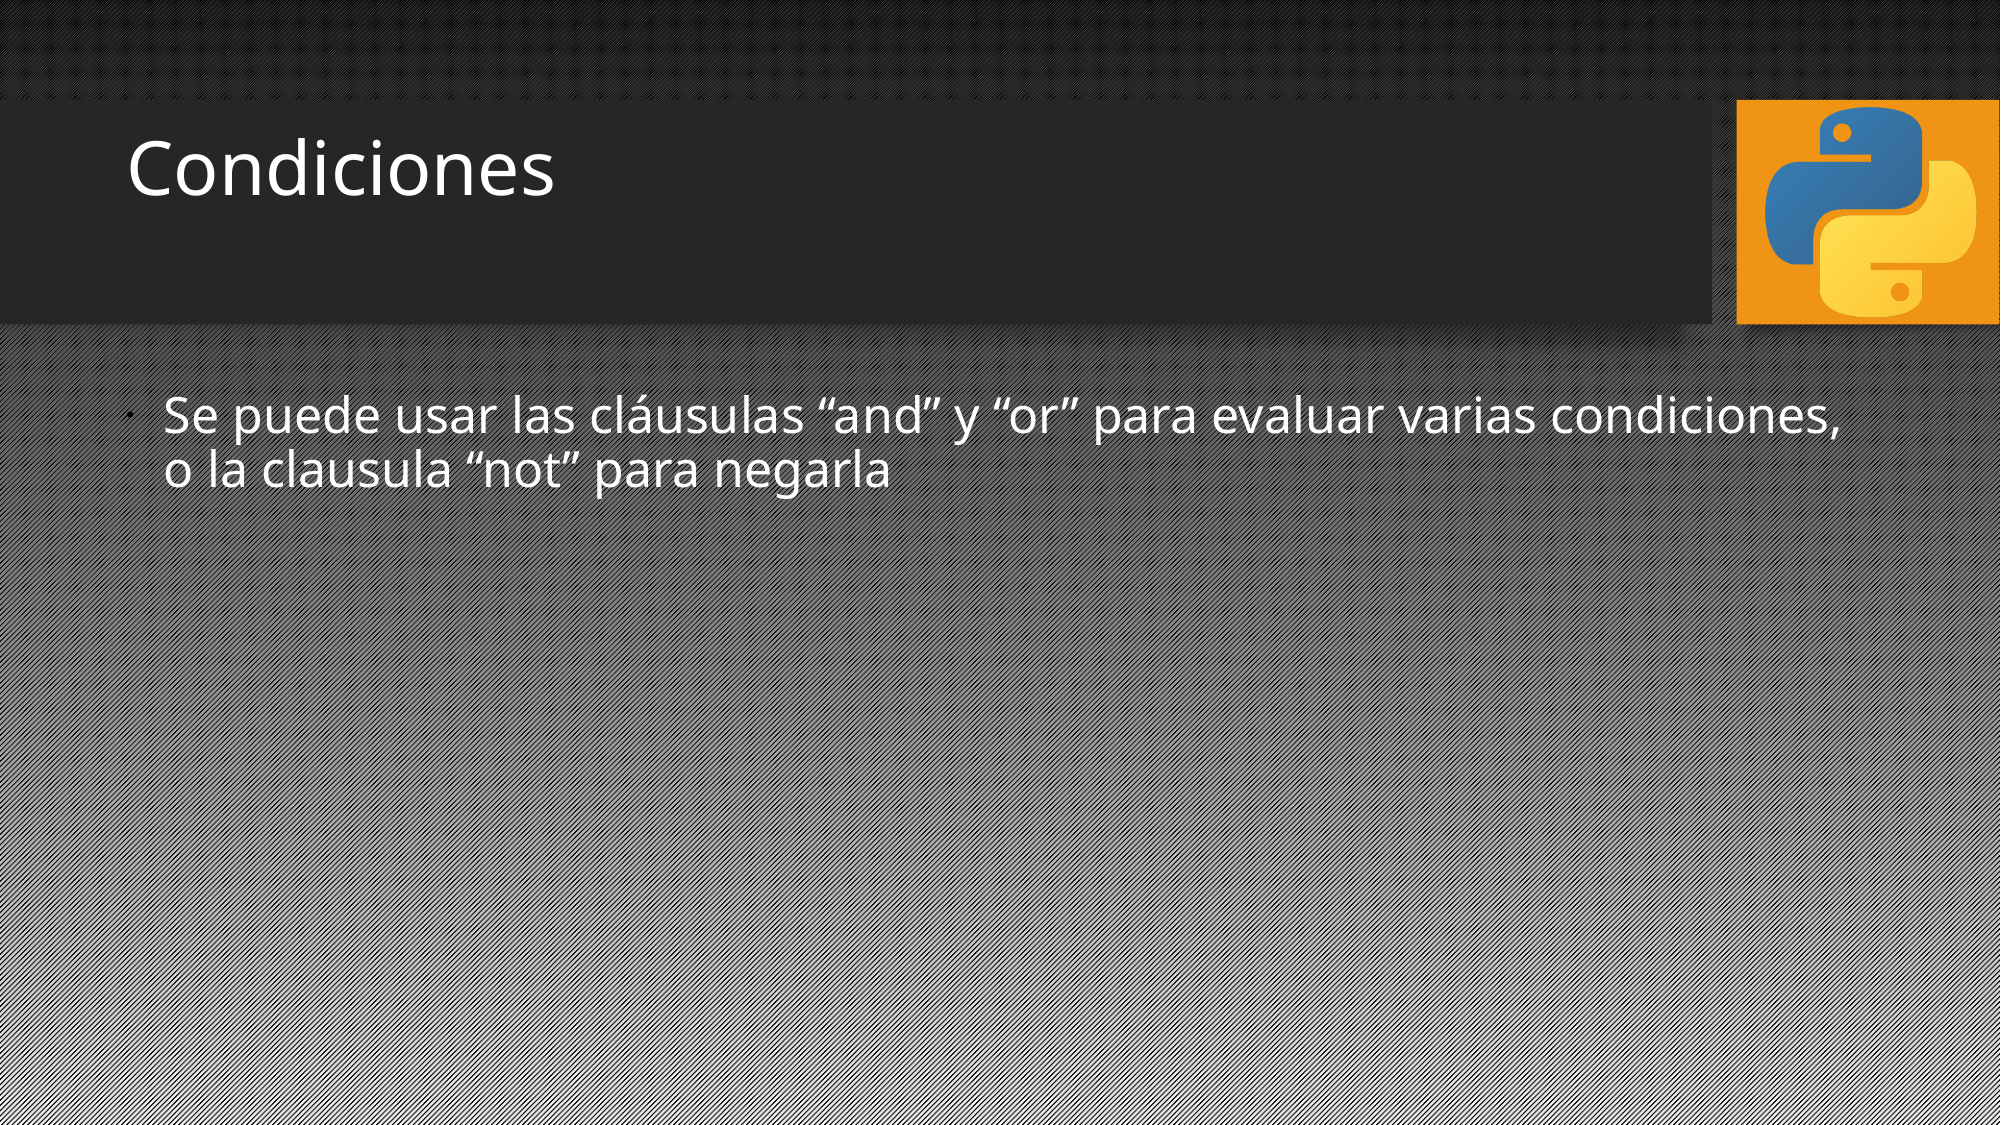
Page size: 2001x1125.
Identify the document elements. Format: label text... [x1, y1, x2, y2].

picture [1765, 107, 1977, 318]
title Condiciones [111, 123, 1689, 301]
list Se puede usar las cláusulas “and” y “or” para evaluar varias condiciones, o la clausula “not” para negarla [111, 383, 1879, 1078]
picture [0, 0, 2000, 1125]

§ Your goal
Reproduce every line of the rows above word for word, omitting the pictures.

§ Solution to this exercise
Page size: 2001x1125.
Identify the document elements. Format: label text... [x1, y1, x2, y2].

picture [1765, 107, 1977, 318]
title Condiciones [111, 123, 1689, 301]
list Se puede usar las cláusulas “and” y “or” para evaluar varias condiciones, o la clausula “not” para negarla [111, 383, 1879, 1078]
picture [0, 0, 2000, 1125]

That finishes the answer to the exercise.